If you've known me for any amount of time, you'd have soon seen my profound affection for language and the human capacity for it. Language is a fascinating exercise, requiring sophisticated interplays of complex processes: the brain fits a thought into prescribed syntactical pattern while the oral and nasal cavities form and reform while pushing air from deep within and across your tongue and through your teeth to push sounds into recognizable units that--hopefully--someone else can understand. It's a wonder we master it at such a young age! But we do. And it's impossible to imagine living without language, or even a single word.
That's why, in keeping with my Valentine's/love-week theme, I heart words today.
Sometimes I think, "Which came first: the intent or the words?" And then I hope it was the words. How unbearable it would be to have interesting thoughts and have to keep them shut up inside one's own head!
But, while I love words generally, and there are many words that I love particularly, my favorite word is "lagniappe." In English, it's come to mean an extra gift that you get when you make a purchase. For example, a shopper at Christmastime buys a ladie's sweater as a gift for her mother. At the register, the cashier gives the shopper a small bottle of perfume. This little "extra" is unexpected. I think it could never have a negative effect on anyone. While it's certainly a useful word, what I love about its story.
In many ways, words are people. And in other ways, words are more than people will ever be. With every use, a word acquires character and an extra dimension to its verbal vitality. Some words are captured thoughtfully in the contemplative works of authors and poets; others are twisted and abused by careless... Long after any one of us is gone, a word remains--carrying with it all the experiences of its amaranthine life, and unfolding afresh with each new use. In this context, the etymology of "lagniappe" seems more like a romantic epic than simply an origin.
Lagniappe is truly American. It comes to English as a result of the conquest of the New World by the Old. It's creole and mestizo. And like any useful verbal tidbit, it was quickly taken in by English speakers. In Quecha, the language of a people indigenous to South America, "yapa" meant "something added." There is an underlying irony in the meaning of this word in that many South American peoples experienced great loss at the hands of European arrivers. Nonetheless, the Spanish adopted this "little extra", changing its form slightly to "La ñapa." As the Spanish expanded their work in the New World, they were frequently in contact with the French who were doing the same thing. The word was adopted from the Spanish into the French of the Mississippi delta. In that special dialect of French the word acquired its current form. Increasingly useful to those speaking the language of a competitive economy, lagniappe soon found its way to English where it remains an apt picture of the American story.

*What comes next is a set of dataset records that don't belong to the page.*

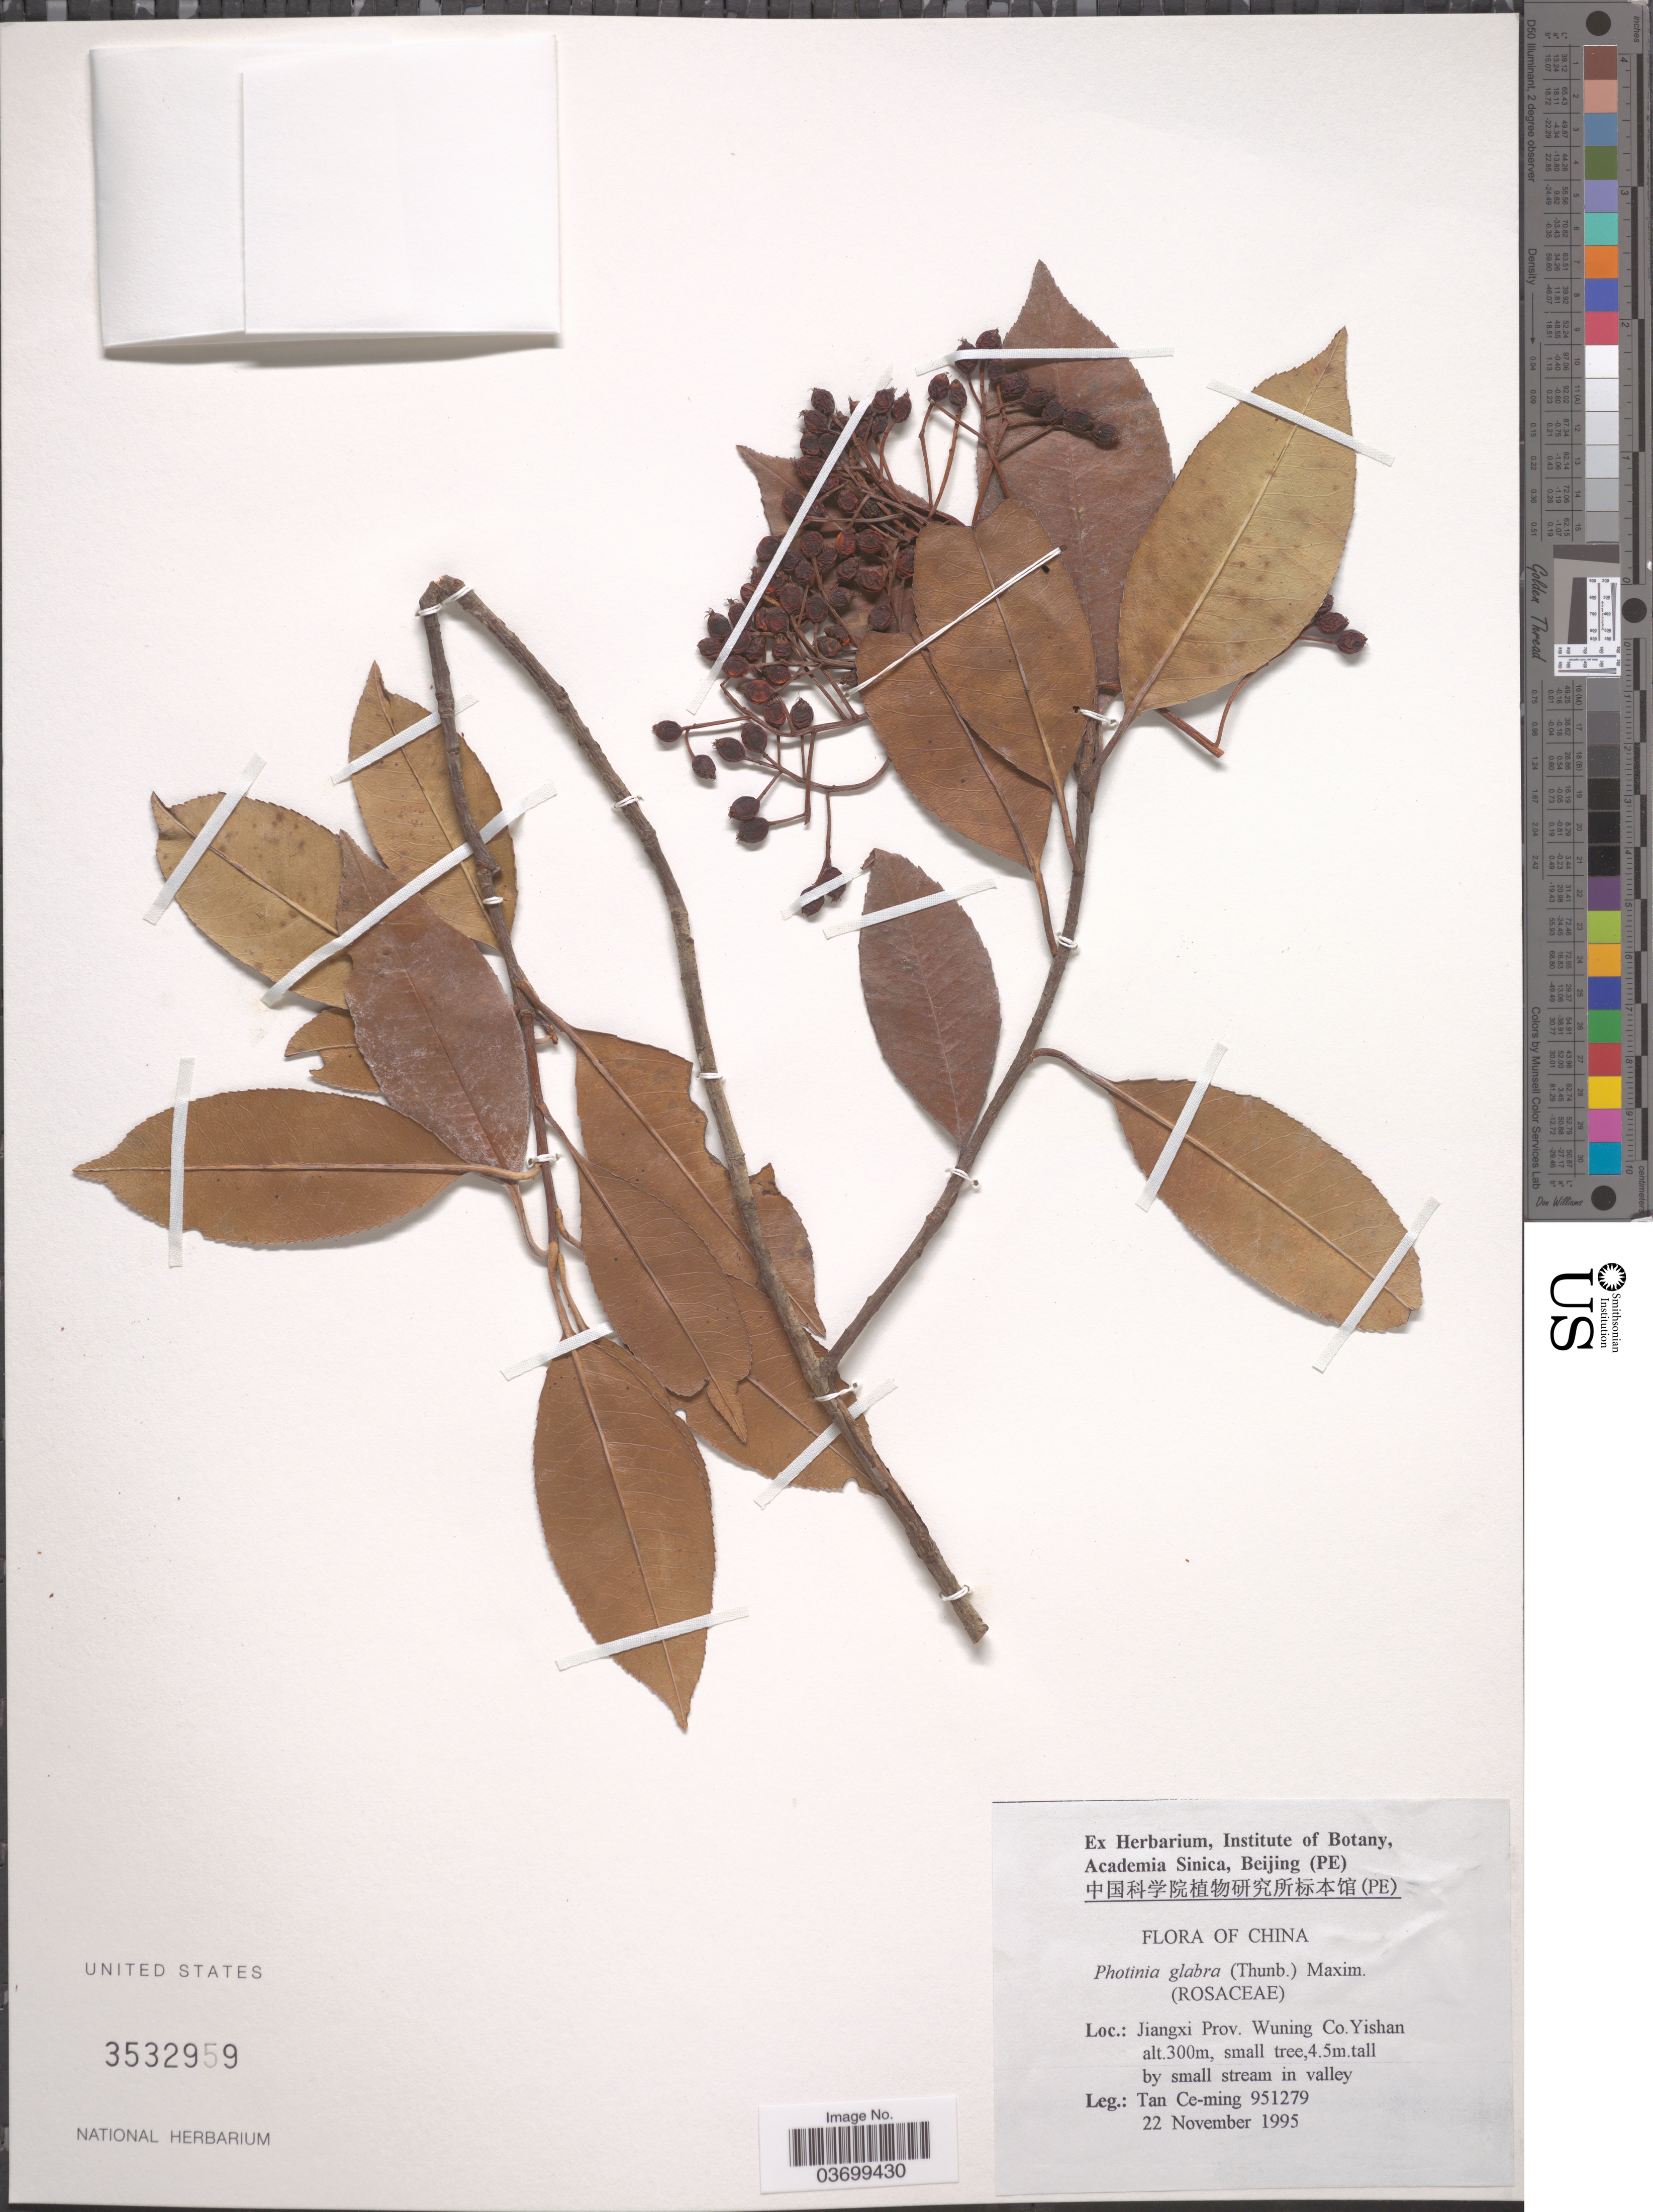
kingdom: Plantae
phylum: Tracheophyta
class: Magnoliopsida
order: Rosales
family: Rosaceae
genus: Photinia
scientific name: Photinia glabra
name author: (Thunb.) Jacob-Makoy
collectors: Tan Ce-Ming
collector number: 951279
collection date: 1995-11-22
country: China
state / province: Jiangxi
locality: Prov. Wuning Co. Yishan.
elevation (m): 300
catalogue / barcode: US 3532959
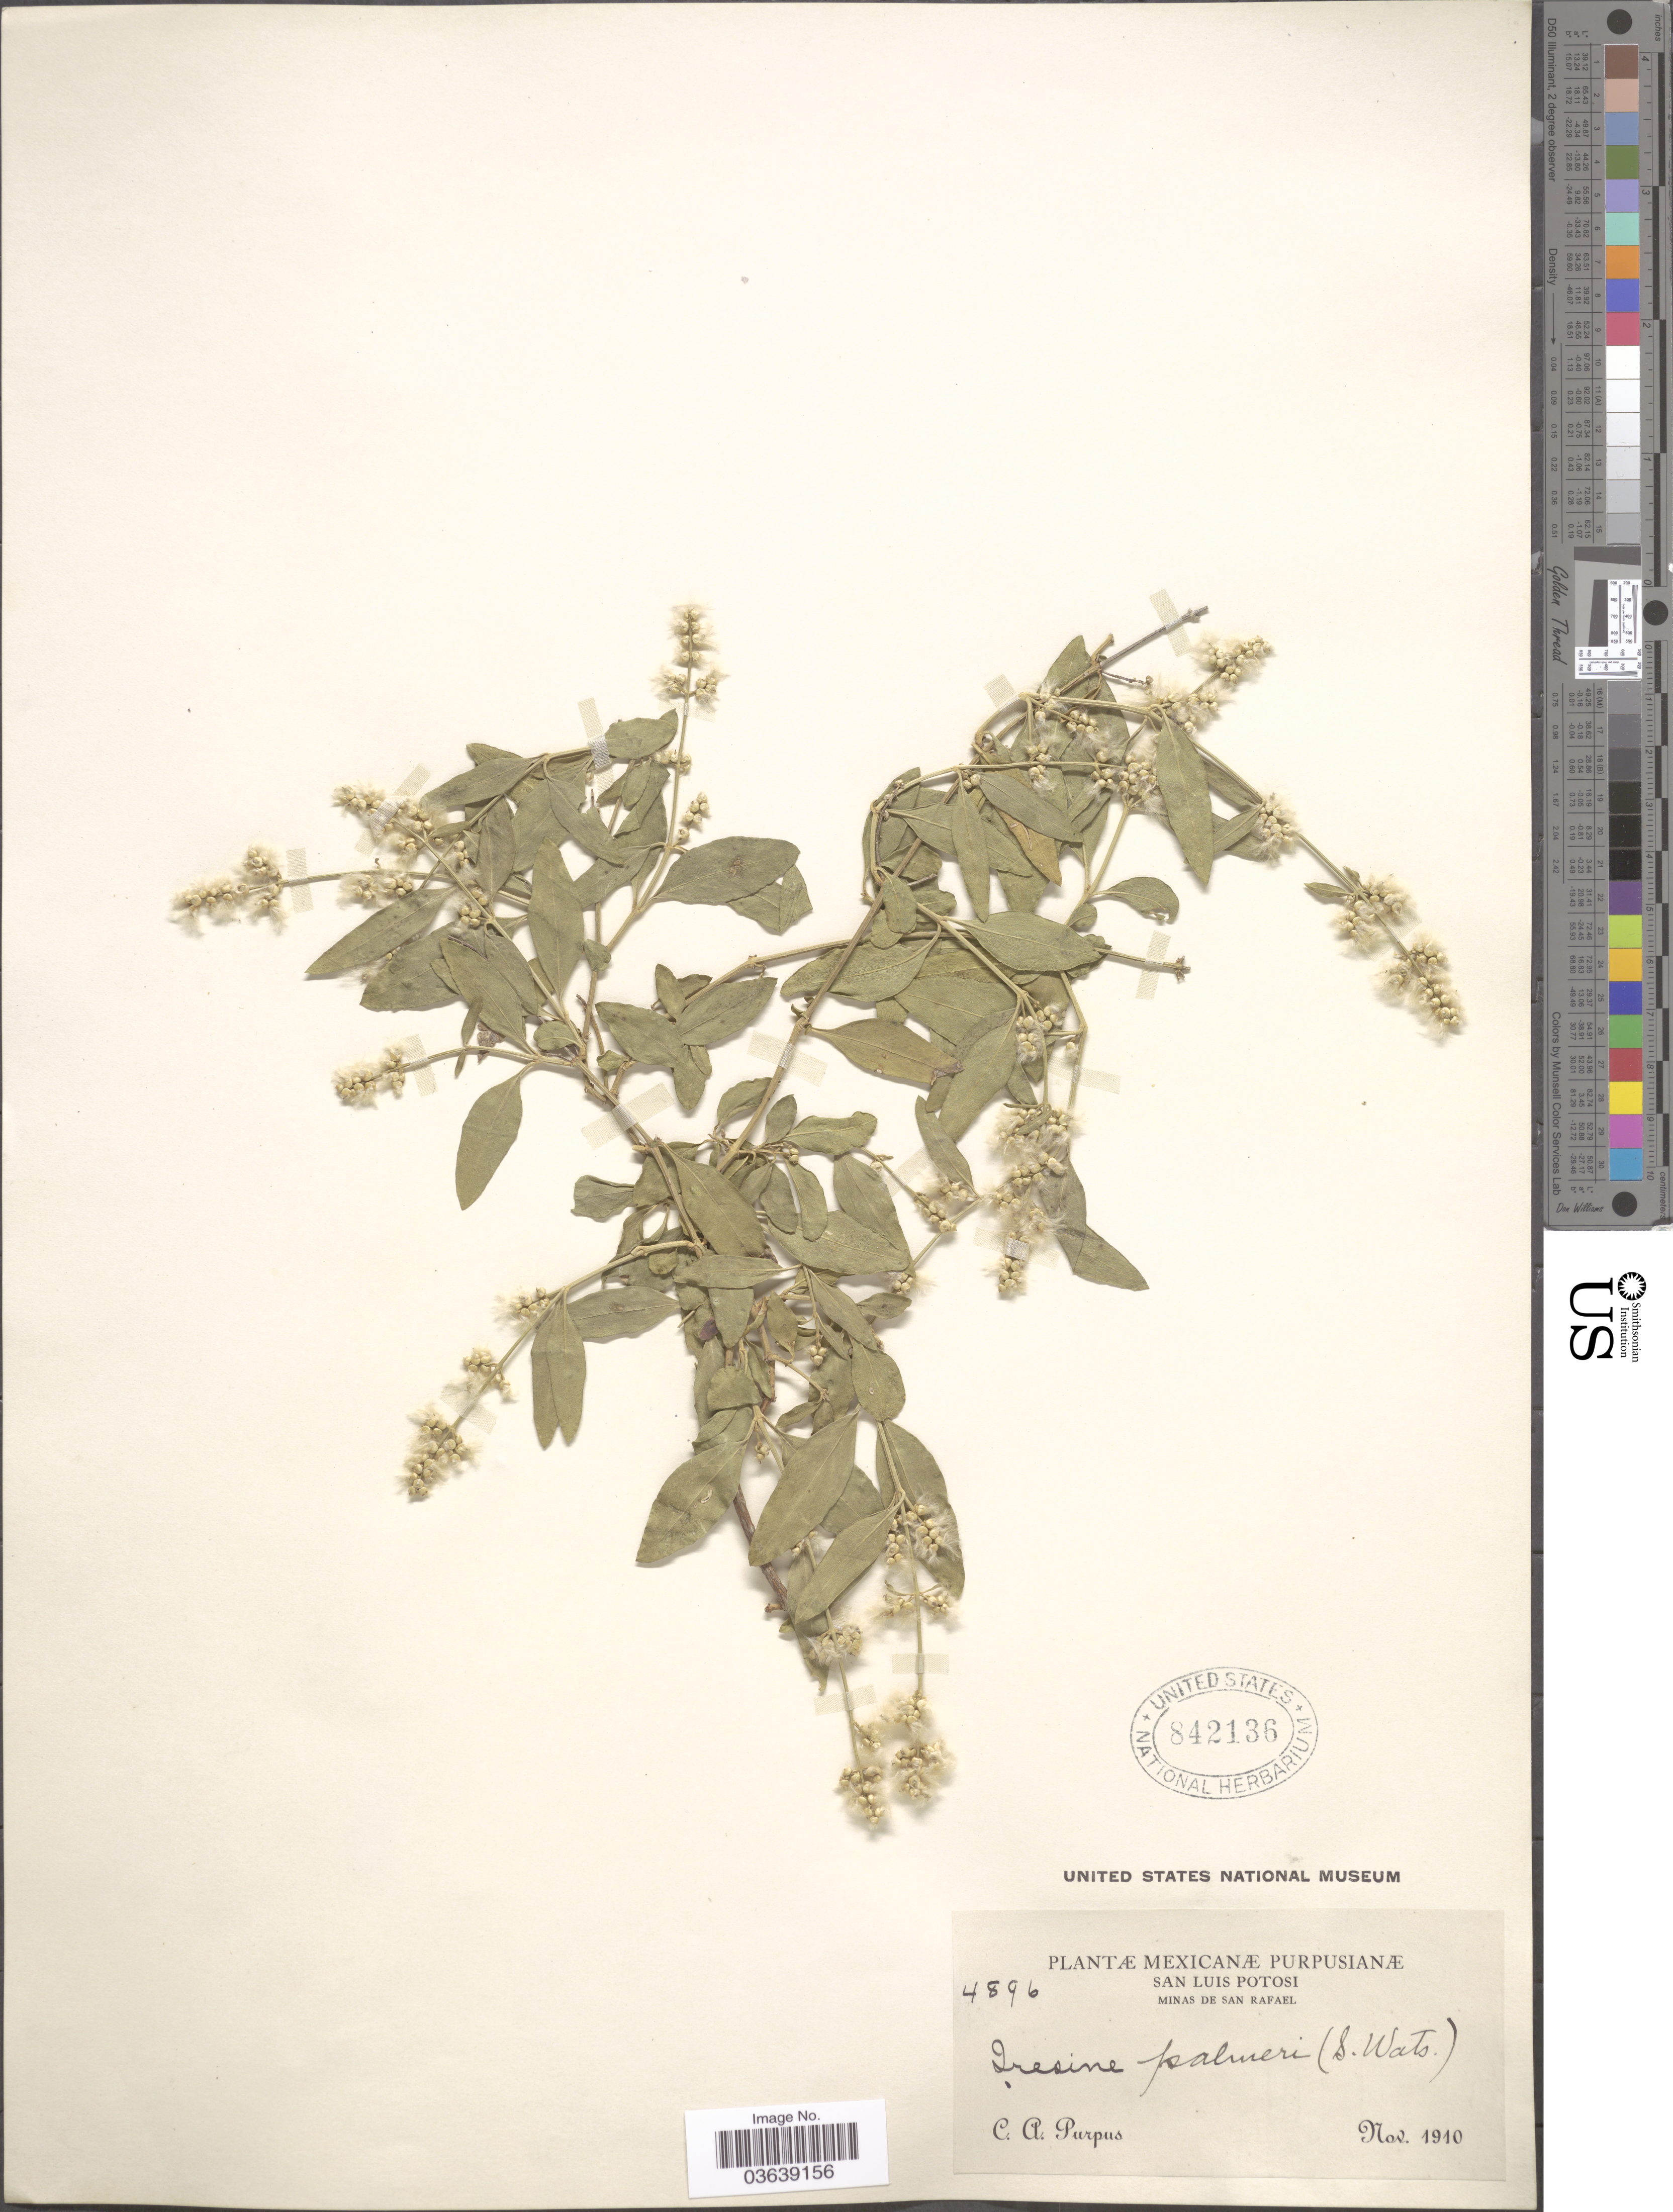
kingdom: Plantae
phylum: Tracheophyta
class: Magnoliopsida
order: Caryophyllales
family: Amaranthaceae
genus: Iresine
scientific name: Iresine palmeri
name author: (S. Watson) Standl.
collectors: C. A. Purpus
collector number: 4896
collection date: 1910-11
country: Mexico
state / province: San Luis Potosí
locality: Minas de San Rafael.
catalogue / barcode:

On close inspection, so many of the words we use have similarly revealing narratives. The words we use tell us more about who we are and where we've been than we often realize. When you stop to consider what the words you use reveal about your inner person, the result is awesome (in its full sense). For me "lagniappe" is more than just a cool story. In fact, it's something of an aspirational value for my blog. While not tangible, I hope that those who visit this Site leave with a sense of added value beyond just the words on the screen. If I could live my life imparting a "little extra value" to everyone I meet, I'm sure of living a full life.
If you were left with only one word you could use for the rest of your life, what would it be?